---- Stored data

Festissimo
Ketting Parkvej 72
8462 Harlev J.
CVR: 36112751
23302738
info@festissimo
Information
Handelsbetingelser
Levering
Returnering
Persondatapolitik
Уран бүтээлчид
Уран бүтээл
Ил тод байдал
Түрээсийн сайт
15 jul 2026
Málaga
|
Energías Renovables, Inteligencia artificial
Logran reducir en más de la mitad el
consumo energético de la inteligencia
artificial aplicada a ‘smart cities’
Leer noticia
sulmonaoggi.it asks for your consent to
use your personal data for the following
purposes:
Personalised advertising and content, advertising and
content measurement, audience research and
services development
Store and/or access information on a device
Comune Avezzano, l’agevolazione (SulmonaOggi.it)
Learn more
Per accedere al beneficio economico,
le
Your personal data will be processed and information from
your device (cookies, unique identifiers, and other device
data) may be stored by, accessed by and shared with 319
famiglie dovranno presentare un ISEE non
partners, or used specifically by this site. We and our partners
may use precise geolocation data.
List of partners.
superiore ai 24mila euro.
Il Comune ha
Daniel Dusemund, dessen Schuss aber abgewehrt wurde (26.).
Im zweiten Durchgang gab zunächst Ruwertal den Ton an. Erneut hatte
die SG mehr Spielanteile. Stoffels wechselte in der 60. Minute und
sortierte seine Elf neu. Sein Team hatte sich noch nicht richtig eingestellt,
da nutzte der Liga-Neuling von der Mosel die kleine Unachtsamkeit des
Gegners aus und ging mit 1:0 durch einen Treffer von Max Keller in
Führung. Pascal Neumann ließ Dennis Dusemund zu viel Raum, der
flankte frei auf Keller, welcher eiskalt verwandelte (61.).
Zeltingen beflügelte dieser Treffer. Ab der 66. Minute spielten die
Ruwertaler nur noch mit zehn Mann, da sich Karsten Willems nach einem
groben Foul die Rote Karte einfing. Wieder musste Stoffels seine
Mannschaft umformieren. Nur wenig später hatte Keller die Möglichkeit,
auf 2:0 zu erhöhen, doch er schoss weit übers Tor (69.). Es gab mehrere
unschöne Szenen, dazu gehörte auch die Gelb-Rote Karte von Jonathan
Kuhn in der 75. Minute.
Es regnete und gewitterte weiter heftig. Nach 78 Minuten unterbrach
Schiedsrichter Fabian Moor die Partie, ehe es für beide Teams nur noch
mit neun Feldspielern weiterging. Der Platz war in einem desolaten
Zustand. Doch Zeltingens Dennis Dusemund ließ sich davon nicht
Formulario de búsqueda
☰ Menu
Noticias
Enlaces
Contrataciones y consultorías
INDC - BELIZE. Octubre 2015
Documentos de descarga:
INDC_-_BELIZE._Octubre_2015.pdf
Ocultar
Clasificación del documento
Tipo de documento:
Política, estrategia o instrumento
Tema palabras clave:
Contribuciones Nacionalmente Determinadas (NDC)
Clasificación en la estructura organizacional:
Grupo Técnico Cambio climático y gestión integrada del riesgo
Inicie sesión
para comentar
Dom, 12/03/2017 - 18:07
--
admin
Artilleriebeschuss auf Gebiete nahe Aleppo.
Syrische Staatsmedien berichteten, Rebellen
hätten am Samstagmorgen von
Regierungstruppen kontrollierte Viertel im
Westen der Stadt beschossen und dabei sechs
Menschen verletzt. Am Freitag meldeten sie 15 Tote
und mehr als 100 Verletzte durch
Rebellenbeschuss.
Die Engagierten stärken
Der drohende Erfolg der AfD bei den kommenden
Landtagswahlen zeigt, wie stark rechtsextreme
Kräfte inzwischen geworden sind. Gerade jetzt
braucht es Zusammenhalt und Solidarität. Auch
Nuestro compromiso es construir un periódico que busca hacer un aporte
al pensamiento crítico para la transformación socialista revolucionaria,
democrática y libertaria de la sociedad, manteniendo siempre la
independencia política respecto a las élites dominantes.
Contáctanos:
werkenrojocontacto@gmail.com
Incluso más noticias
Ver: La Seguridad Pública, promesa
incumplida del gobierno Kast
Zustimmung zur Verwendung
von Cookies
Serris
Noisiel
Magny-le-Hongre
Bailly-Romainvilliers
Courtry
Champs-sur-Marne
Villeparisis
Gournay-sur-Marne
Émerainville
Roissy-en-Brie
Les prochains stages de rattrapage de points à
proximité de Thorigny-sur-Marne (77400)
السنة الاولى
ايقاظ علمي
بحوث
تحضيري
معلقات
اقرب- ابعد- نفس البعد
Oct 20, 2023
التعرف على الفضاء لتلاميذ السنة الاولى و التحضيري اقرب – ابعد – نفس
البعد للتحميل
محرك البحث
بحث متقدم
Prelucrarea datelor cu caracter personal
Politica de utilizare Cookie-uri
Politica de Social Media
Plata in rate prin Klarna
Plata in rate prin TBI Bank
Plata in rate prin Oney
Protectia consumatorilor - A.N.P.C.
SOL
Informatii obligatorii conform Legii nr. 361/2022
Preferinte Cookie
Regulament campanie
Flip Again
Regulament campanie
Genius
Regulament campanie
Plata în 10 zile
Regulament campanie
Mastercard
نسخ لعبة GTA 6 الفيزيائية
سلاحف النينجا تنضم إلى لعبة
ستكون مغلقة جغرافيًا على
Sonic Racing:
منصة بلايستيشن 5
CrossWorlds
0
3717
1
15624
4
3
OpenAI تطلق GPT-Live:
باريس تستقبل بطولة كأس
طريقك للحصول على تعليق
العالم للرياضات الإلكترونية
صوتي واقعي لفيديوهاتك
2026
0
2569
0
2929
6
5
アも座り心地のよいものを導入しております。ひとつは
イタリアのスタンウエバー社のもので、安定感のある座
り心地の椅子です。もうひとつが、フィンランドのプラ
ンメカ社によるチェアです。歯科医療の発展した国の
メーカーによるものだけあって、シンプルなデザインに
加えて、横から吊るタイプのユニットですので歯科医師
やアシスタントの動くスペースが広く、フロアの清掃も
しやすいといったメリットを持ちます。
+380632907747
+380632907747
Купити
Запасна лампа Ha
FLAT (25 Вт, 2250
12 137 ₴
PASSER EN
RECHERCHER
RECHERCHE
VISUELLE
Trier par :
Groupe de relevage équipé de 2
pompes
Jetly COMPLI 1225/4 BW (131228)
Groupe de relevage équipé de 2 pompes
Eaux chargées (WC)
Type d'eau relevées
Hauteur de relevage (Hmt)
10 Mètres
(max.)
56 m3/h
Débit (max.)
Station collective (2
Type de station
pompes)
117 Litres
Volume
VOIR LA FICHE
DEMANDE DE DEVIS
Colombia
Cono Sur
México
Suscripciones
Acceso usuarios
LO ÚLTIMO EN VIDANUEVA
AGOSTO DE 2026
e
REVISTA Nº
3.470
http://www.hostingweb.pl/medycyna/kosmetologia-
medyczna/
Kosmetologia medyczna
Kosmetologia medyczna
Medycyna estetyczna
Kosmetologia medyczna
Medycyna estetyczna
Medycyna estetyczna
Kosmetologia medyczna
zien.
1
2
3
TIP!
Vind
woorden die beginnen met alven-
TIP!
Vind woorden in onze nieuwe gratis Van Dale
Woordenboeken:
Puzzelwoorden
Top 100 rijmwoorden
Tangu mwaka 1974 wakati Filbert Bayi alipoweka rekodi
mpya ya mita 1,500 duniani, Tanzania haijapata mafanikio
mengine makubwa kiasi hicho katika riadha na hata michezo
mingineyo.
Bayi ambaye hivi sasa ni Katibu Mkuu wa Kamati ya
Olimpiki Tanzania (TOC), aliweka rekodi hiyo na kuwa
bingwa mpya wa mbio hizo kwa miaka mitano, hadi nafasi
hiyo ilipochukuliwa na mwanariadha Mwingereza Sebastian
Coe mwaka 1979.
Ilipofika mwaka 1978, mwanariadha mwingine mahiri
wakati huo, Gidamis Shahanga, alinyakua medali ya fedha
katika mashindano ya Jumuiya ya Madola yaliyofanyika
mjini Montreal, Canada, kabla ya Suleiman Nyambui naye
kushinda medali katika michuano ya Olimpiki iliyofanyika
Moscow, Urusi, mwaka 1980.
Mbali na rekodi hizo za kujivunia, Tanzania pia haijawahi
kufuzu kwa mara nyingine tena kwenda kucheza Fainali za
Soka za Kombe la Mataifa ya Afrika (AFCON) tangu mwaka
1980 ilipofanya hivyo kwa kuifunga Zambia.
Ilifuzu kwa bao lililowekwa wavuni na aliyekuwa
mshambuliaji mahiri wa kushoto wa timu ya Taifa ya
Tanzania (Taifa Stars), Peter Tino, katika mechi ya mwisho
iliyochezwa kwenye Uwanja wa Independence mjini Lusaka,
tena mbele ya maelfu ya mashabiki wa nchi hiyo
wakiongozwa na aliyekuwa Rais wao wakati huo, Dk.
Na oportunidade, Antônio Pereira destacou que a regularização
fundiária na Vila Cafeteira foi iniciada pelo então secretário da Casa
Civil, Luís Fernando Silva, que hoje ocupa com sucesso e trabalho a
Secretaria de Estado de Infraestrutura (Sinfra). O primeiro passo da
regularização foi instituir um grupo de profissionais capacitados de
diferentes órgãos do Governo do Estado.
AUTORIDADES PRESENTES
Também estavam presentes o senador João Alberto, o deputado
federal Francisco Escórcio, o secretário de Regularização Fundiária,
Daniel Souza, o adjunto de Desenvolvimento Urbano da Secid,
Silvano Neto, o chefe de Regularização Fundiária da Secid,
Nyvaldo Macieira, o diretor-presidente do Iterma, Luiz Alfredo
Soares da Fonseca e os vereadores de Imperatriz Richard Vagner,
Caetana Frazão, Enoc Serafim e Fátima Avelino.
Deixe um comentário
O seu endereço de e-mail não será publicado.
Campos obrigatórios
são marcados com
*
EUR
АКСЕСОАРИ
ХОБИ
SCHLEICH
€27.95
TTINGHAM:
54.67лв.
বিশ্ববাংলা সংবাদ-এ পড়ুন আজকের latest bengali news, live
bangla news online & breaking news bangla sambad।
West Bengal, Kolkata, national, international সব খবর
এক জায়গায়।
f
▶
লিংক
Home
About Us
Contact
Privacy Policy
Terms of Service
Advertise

--------

## Assignment
Copy down each line in the entries that has the word "mpya".

## Result of the exercise
mpya ya mita 1,500 duniani, Tanzania haijapata mafanikio
bingwa mpya wa mbio hizo kwa miaka mitano, hadi nafasi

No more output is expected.